What are the latest regulatory developments affecting product labeling, ingredients, packaging and marketing in these industries?
There's a lot of attention right now on marketing language, especially around sustainability, "clean" ingredients and eco-friendly packaging. California regulators are pushing for much more substantiation behind these claims, and founders can't afford to treat this like a copywriting exercise anymore. I work closely with clients to pressure-test their messaging early, so they're not caught off guard later. It's also a deal issue: Acquirers don't want to inherit regulatory risk. If your claims aren't backed up, that's now a liability.
What do investors look for in a health, beauty or consumer goods company these days?
They want to see that a brand is ready – not just for scale, but for scrutiny. That means clear IP ownership, properly documented equity, clean contracts with co-mans and vendors, and financials that tell a coherent story. Great products and a loyal following matter, but the brands that get funded or acquired are the ones that don't trigger red flags in diligence. I help founders focus on that long before a term sheet is on the table.
What advice would you give to early-stage brands in navigating scale, especially while based in a competitive market like Southern California?

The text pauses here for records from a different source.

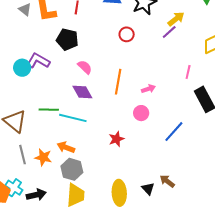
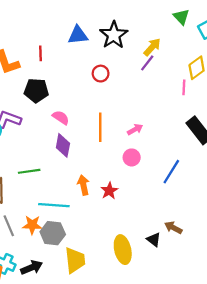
pink line: (188, 72) -> (184, 87), moved
purple diamond: (82, 92) -> (63, 145), turned 50
cyan line: (73, 118) -> (54, 205), moved
orange arrow: (66, 147) -> (83, 185), moved, turned 66
gray hexagon: (72, 169) -> (53, 233), moved

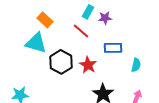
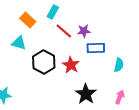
cyan rectangle: (88, 12) -> (53, 12), moved
purple star: (105, 18) -> (84, 31), moved
cyan triangle: (36, 43) -> (19, 43), size x0.7

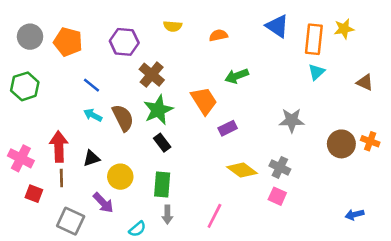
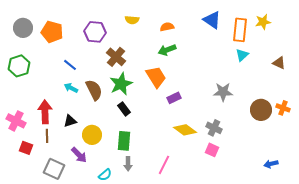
green arrow: (237, 76) -> (167, 50), moved

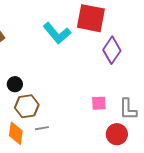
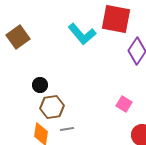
pink square: (99, 103) -> (124, 104), turned 35

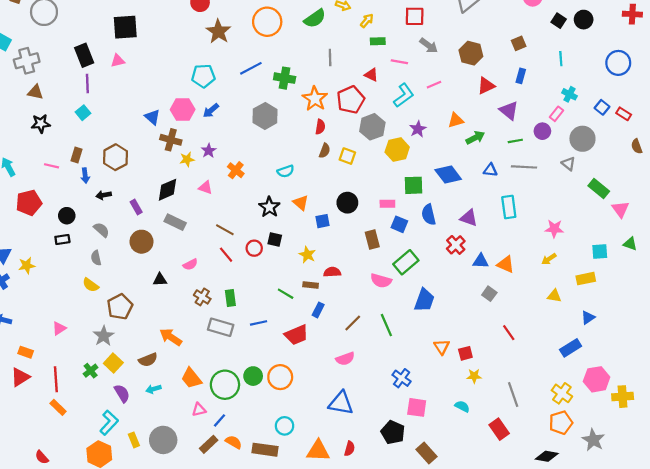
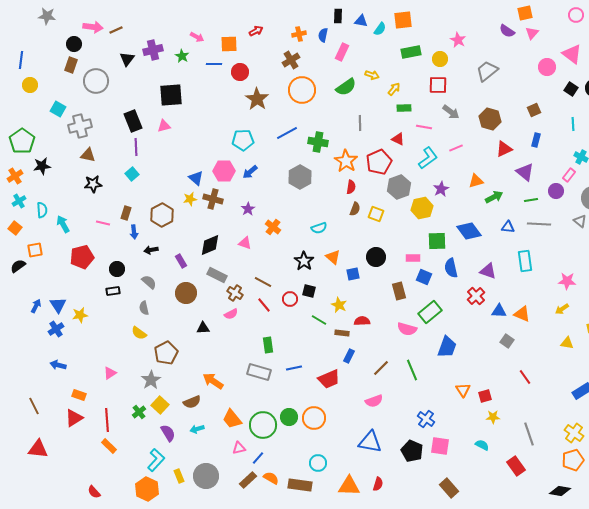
yellow star: (187, 159) -> (190, 199), moved
green line: (286, 294) -> (319, 320), moved
brown cross: (202, 297) -> (235, 293), moved
black pentagon: (393, 432) -> (412, 451), moved

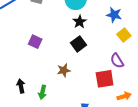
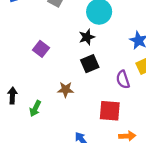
black star: (80, 22) -> (87, 37), moved
purple semicircle: (117, 61) -> (123, 80), moved

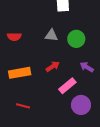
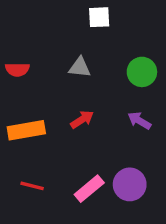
green circle: (76, 39) -> (142, 72), moved
pink rectangle: (67, 86) -> (89, 189), moved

Professionalize early. The SoCal brand ecosystem is incredibly creative, but creativity alone isn't enough to scale. I tell founders: Treat your IP like it matters, paper your equity properly, and negotiate contracts that reflect where you're going – not just where you are now. The strongest brands I work with build legal infrastructure as a way to stay agile and deal-ready. That doesn't mean over-lawyering – it means being intentional so that growth doesn't create risk.